I had just gotten back from dinner when a light knock brought me out of my food coma. I opened the door and found four-foot-tall versions of these villains waiting for me. For five solid seconds, I stared at them in confusion.
"Trick-or-treat!" they chimed in unison.
Oh, crap.
For the next awkward minute, I scrambled around in my room trying to find something - anything - to give to these kids.
I came up with two bags of popcorn, a retractable eraser and a hot-pink thumbtack. Not exactly what they were expecting.
For the 28 children of faculty members who live on Penn's campus, Halloween is a tricky holiday. Short of journeying to Center City, kids have nowhere to go - unless, of course, they value office supplies in their goody bags.
Rodin College House Dean Ken Grcich said he plans to reverse the holiday's tradition this year: His three-year-old daughter, Madelyn, will dress up and pass out candy in Rodin's lobby. She won't mind, since she's so young and "doesn't even know what trick-or-treating is," he said.
As much fun as she might have, she's missing out on one of the greatest childhood traditions. We could counteract this by generating Halloween spirit on campus with competitions culminating in an event for faculty children. One college house could pass out bowls of candy to its residents and have the kids trick-or-treat around the building. With more than 200 rooms in one high rise alone, that's quite a lot of loot to be had.
Michael Williams, a graduate associate in Rodin College House, said that, when people hit 18, "the candy spirit is lost." He agrees that, in addition to supporting the spirit of the holiday, events such as hall-decorating competitions would "allow people to get to know each other," especially in the high rises, where residents rarely venture out of their suites.
DuBois College House Dean Patricia Williams said she would "love the idea of one house hosting a Halloween party for faculty children" because it would "give the kids a chance to interact socially."
Organizing such an event would take minimal involvement from the students and would provide a great benefit to faculty kids who miss out on trick-or-treating on their own turf.

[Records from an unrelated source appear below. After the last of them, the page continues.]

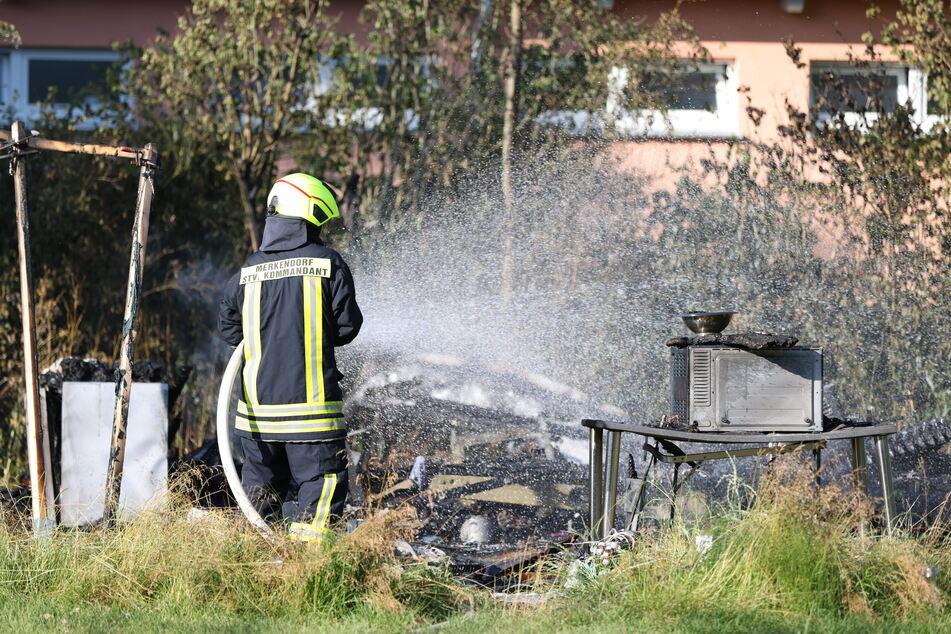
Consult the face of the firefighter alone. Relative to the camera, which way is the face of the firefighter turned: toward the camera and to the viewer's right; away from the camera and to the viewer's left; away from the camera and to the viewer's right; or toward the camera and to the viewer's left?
away from the camera and to the viewer's right

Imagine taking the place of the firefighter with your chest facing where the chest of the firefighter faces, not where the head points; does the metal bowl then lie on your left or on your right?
on your right

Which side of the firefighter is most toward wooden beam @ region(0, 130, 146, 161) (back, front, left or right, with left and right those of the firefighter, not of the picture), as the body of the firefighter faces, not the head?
left

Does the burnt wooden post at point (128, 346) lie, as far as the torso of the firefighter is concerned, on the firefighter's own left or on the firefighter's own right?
on the firefighter's own left

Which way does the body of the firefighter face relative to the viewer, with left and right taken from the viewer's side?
facing away from the viewer and to the right of the viewer

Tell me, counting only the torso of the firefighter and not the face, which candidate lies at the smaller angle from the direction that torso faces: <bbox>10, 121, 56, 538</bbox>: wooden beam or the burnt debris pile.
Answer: the burnt debris pile

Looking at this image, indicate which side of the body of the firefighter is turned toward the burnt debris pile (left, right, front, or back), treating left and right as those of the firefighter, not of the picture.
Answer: right

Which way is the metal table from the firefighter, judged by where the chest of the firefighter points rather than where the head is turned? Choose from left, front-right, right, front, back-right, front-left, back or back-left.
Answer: front-right

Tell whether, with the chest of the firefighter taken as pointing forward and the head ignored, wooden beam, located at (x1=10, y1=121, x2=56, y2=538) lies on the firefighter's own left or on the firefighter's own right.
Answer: on the firefighter's own left
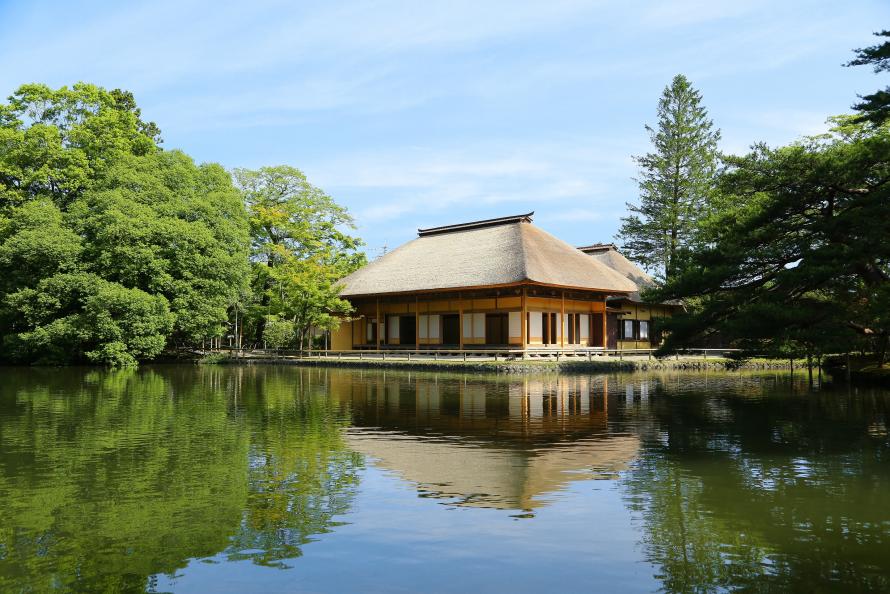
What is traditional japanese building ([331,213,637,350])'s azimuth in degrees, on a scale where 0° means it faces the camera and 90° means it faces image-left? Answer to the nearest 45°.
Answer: approximately 45°

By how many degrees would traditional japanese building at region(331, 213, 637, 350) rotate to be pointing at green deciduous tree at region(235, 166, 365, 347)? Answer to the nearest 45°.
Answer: approximately 90° to its right

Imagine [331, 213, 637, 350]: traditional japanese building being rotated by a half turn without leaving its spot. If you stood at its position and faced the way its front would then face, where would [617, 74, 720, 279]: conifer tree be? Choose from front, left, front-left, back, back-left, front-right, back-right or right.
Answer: front

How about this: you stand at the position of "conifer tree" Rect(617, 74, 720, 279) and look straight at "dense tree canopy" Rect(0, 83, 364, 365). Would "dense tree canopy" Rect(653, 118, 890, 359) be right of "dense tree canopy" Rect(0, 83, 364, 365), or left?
left

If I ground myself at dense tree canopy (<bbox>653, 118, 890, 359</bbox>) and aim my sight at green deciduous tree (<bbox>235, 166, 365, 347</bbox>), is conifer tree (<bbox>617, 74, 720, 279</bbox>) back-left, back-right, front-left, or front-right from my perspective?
front-right

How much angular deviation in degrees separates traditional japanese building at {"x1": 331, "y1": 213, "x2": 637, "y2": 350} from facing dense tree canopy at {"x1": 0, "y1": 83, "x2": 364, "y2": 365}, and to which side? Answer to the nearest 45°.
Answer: approximately 45° to its right
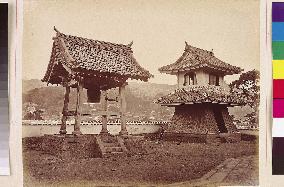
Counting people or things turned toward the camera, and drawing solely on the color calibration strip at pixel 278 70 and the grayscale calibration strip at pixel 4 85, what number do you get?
2

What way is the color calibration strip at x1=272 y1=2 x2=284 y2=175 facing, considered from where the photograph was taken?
facing the viewer
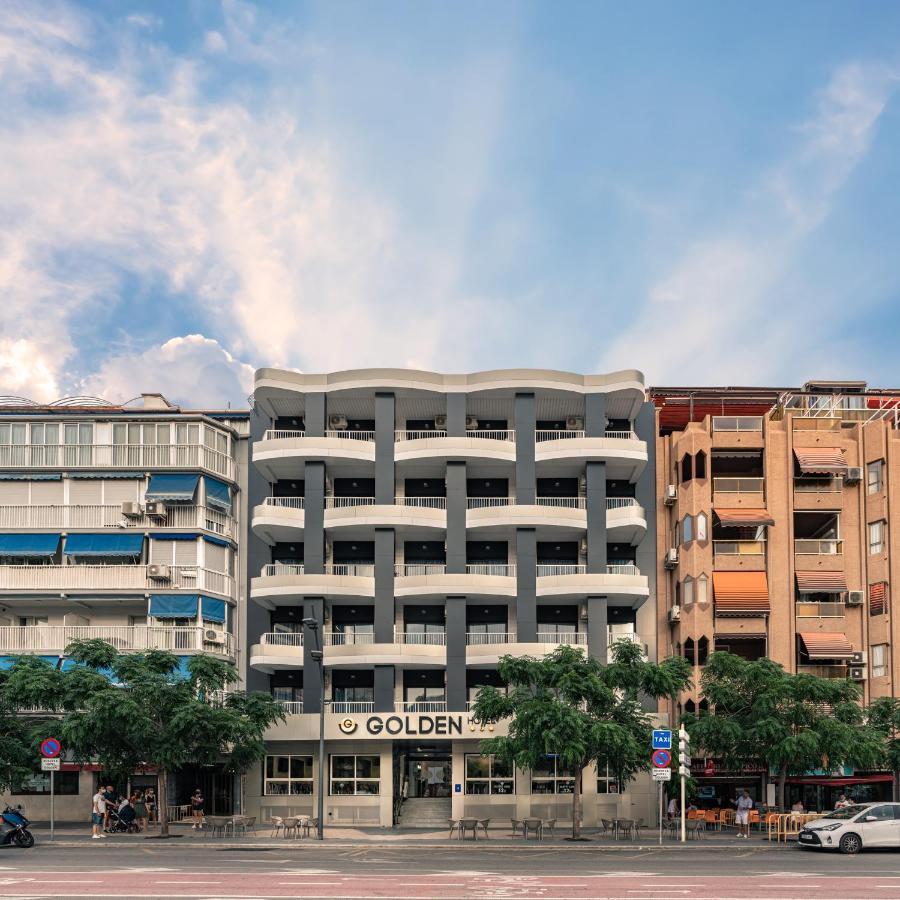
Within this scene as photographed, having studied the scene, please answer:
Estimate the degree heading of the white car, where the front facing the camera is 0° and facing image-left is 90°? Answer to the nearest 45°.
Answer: approximately 45°

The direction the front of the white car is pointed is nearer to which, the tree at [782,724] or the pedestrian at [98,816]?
the pedestrian

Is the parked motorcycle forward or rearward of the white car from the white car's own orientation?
forward

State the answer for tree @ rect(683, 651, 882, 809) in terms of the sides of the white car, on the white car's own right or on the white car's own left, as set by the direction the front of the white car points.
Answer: on the white car's own right

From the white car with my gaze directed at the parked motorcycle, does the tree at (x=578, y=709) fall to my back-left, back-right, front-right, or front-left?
front-right

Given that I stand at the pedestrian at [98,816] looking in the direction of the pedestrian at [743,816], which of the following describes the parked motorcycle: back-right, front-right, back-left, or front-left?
back-right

And they aren't the only ones who have to leave their neighborhood to get candy: The area just off Penn's campus is notoriously bad territory for trick-or-treaters. Stephanie Jones, who lives on the 4200 block of Pine Street with her two daughters, has tried and failed before.

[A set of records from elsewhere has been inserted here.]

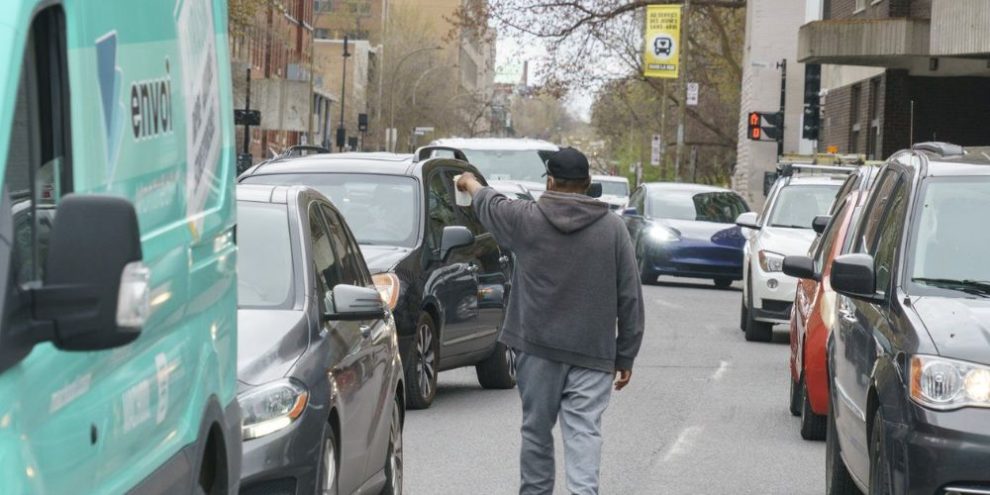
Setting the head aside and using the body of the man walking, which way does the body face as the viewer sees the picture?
away from the camera

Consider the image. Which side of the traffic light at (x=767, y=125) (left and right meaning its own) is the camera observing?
front

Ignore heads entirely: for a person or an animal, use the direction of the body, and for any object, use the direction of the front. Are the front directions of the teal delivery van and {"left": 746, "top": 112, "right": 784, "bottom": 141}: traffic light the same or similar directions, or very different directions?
same or similar directions

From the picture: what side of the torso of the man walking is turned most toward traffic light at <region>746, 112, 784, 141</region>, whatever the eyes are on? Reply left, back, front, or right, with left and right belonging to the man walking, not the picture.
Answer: front

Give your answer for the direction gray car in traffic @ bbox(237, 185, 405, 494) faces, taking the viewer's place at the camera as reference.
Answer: facing the viewer and to the left of the viewer

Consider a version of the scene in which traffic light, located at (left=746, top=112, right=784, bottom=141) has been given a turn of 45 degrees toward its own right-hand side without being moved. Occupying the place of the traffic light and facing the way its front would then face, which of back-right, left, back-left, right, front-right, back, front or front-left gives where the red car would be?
front-left

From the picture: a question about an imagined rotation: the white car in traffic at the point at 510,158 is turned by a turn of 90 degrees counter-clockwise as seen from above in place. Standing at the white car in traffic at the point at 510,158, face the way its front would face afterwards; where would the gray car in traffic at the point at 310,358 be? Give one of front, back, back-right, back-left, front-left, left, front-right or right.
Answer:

"We went up to 40th and Pine a few years back, but most of the houses [were] dark," Jones said as her oldest daughter nodded in solemn agreement. "My girls only got a couple of handfuls a piece."
2006 Wharton alumnus Jon Rugg lived on that block of Pine last year and said that "a couple kids came by, but we had nothing to give them," adding that many knocks probably went unheard. "If I were a little kid, I wouldn't trick-or-treat around Penn," he said.

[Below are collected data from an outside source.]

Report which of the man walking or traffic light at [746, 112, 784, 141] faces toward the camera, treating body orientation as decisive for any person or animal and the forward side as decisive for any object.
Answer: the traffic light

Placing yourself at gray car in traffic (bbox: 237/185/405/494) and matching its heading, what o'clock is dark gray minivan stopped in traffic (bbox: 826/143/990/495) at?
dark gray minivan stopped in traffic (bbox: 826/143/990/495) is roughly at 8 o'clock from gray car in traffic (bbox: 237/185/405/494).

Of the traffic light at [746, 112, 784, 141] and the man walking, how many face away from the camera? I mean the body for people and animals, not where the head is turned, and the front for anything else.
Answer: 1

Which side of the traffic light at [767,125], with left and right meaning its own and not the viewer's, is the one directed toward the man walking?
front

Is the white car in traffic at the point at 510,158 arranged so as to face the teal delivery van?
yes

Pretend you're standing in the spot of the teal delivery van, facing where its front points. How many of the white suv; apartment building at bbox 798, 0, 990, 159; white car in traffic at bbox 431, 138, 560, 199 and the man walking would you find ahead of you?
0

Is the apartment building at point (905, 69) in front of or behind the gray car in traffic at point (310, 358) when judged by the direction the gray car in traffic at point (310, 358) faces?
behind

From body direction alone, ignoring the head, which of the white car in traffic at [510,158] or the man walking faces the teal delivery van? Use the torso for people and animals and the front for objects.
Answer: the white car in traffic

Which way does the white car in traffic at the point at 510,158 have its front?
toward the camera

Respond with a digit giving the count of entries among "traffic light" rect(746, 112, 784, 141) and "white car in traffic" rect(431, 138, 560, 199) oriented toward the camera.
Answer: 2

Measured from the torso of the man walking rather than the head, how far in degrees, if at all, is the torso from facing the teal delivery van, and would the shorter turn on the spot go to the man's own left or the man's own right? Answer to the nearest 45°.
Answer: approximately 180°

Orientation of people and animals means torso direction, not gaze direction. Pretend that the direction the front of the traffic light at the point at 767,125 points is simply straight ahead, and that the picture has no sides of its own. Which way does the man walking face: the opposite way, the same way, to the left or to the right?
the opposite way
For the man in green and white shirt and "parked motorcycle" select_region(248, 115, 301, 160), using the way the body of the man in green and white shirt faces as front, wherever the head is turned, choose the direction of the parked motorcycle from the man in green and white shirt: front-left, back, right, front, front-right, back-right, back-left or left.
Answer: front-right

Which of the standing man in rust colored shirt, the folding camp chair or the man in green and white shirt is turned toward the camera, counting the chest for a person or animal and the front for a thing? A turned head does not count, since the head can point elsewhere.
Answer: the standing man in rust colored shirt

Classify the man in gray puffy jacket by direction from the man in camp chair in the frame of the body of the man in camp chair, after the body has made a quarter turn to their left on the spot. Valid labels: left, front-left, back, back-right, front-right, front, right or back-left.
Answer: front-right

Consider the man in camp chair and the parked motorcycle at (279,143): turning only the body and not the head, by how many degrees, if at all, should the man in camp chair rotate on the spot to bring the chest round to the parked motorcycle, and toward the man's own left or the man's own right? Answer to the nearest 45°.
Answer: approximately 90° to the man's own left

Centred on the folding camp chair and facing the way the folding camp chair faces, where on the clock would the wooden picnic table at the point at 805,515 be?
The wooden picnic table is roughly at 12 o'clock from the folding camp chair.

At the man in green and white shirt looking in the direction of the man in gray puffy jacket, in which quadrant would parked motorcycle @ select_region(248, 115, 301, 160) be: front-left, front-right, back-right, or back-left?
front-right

Rhonda Albright, a mother of three who lives at 46th and Pine streets, came to the same conclusion. She has never been near Penn's campus on Halloween because she figures "students don't care about giving out candy."
It's one thing for our ranking to go down in the academic world, but to be known as stingy candy-hoarders - now that's gotta stop.
If you live off campus, take 10 minutes out of your day to go to Fresh Grocer and pick up a bag of candy; it will cost you nearly nothing, and just think - you can eat whatever's left. Leave your porch light on, and let Justin Timberlake bring sexy back after 9 p.m. so that you can hear the door. And if you're feeling really crazy, you can wait until 10 p.m. to start pre-gaming - after all, there's nothing a parent wants to see more than a guy with a Snickers in one hand a bottle of Hypnotiq in the other.
Next year, we can do something a bit more organized, but for this Halloween, we'll have to work with what we've got.
I, for one, will be ringing in the holiday with a freshly carved pumpkin and a sweet costume. So, Mr. Vader and Mr. - excuse me - Captain Hook, I expect to see you at my door this year. I've got two king-size Reeses with your names on them.